Good strategy will help avoid months of wasted effort. Then, what is it?
I think this part is a gist of his lecture. I really liked his practical tips all of which can be actually applied in my situations right away.
One of those tips he proposed is a kind of "standard workflow" which guides you while training the model:
When the training error is high, this implies that the bias between the output of your model and the real data is too big. To mitigate this issue, you need to
train longer,
use bigger model
or adopt a new one.
Next, you should check whether your dev error is high or not. If it is, you need
more data,
regularization
oruse a new model architecture.
* Yes I know, this seems too obvious. Still, I want to mention that everything seems simple once it is organized under an unified system. Constructing an implicit know-how to an explicit framework is not an easy task. Here, you should be careful with the implication of the keywords, bias and variance. In his talk, bias and variance have slightly different meanings than textbook definitions (so we do not try to trade off between both entities) although they share a similar concept.
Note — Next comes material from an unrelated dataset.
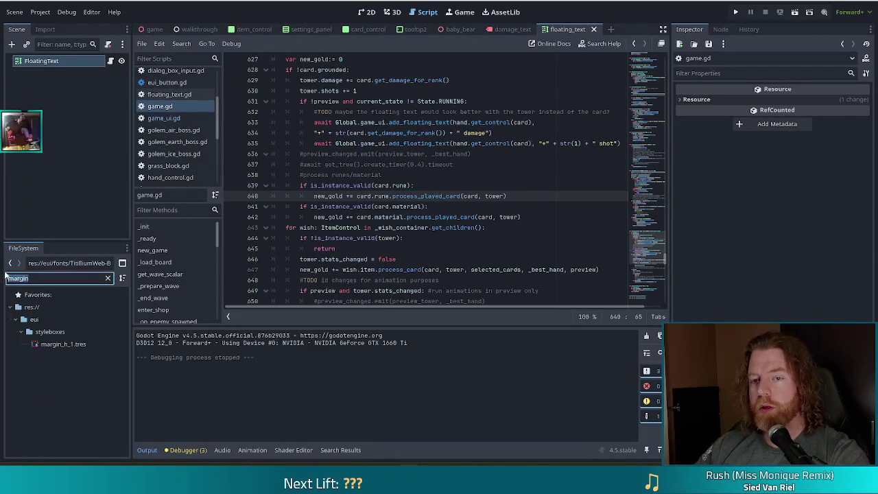
Step: Open enemy_3d.gd via the 'enemy 3' filter, search 'damage', and jump to _add_damage_text
type("enemy")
In the era before DL, people used to trade off between the bias and variance by playing with regularization and this coupling was not able to overcome because they were tied too strongly. Nowadays, however, the coupling between these two seems like to become weaker than before because you can deal with both separatelyby using simple strategies, i.e. use bigger model (bias) and gather more data (variance).
This also implicitly shows the reason why DL seems to be more applicable to various problems than the traditional learning models. By using DL, there are at least two ways to solve the problems which we are stuck in real life situations as mentioned above.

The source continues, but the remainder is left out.